[CentOS] High-Availability Clustering and drbd?

Andrew Cotter andrew.cotter at somersetcapital.com
Fri Mar 17 13:14:27 UTC 2006

> -----Original Message-----
> From: centos-bounces at centos.org [mailto:centos-bounces at centos.org]On
> Behalf Of Johnny Hughes
> Sent: Friday, March 17, 2006 3:31 AM
> To: CentOS ML
> Subject: Re: [CentOS] High-Availability Clustering and drbd?
> On Thu, 2006-03-16 at 23:52 -0800, Benjamin Smith wrote:
> > Ugh.

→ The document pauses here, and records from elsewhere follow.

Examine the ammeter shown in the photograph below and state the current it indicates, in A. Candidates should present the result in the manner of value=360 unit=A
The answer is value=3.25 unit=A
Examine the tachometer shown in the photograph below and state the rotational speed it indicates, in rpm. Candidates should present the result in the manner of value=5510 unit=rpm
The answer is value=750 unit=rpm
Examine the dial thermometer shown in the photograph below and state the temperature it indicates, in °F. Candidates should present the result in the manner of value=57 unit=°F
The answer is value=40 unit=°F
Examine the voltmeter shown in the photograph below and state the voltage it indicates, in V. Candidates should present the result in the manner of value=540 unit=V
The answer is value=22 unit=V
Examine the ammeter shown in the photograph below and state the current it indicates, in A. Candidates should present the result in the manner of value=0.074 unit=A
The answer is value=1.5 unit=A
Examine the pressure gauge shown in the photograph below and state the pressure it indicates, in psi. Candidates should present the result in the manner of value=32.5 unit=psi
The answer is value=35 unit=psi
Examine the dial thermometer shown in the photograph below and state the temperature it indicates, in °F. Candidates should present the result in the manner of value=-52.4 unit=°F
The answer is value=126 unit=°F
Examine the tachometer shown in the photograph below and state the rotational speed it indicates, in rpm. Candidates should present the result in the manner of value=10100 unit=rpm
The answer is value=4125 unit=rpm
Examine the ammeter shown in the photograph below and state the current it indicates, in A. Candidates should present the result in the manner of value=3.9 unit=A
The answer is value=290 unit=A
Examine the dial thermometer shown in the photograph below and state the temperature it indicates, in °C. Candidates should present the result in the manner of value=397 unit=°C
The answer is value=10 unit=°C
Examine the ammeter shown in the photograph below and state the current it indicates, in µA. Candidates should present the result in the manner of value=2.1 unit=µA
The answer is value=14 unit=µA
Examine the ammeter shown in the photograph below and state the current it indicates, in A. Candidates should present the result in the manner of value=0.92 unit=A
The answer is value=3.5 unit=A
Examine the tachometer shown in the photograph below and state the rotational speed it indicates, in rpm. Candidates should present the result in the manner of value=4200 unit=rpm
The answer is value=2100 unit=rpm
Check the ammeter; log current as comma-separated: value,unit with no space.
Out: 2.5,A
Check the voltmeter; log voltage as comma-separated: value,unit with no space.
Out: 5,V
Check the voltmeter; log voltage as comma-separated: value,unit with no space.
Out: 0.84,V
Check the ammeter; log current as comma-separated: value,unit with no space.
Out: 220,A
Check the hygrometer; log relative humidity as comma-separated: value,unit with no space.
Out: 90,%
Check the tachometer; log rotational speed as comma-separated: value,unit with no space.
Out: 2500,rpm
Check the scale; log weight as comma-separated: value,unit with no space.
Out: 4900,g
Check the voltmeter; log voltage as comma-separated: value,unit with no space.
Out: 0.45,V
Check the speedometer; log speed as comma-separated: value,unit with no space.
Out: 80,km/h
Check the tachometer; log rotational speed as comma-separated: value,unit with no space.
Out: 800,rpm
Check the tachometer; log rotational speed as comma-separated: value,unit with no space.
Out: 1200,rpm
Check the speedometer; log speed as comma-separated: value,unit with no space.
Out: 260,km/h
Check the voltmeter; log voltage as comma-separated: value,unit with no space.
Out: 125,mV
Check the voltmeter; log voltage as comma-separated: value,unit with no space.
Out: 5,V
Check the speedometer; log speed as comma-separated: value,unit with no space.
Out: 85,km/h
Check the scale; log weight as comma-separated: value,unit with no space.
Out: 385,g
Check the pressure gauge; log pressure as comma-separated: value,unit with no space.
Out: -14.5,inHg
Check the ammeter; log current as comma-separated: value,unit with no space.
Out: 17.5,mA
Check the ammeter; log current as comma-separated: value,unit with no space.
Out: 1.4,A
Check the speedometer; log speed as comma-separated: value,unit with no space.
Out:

What a week!
> >
> > Anyway, my situation is that we have a production server in San
> Fransisco, and
> > a "hot" backup in my hometown (Chico, CA) .
> >
> > What I'd like to do is mirror the production server to the
> local one, so that
> > if the SF server goes down, we have work saved to the last
> possible moment.
> > Say, within 10 minutes.... Is this feasible?
> I don't think something like DRBD is going to work very well across a
> WAN link.  The amount of traffic generated by drbd can be pretty large,
> it is enough that I normally use a gigabit crossover cable between 2
> servers (if possible) when using drbd on them.
> I would think that rsyncs of the appropriate directories at a period in
> time might be the best way to handle this.
> I am getting ready to do this in then next week or so myself ... if I
> have any luck, I'll tell you what solution I found.  In my case I am
> also worried about a mysql database that has live info in it ... and an
> ldap database too.

Good to know the bandwidth requirements of DRBD before trying it over our
WAN.  We use rsync to keep a directory structure in sync with a backup
server on the other side of the contry.  In total the directory is about
34GB and consists of images of scanned documents ov verious sizes.  We shoot
this over a T1 across the US and once the original sync is done, it does a
nice job a couple times a day checking and updating differences.

I have also played with Unison (http://www.cis.upenn.edu/~bcpierce/unison/)
with some success, but ended up using rsync for another project.

As for MySQL over WAN, how have people done with the built in replication?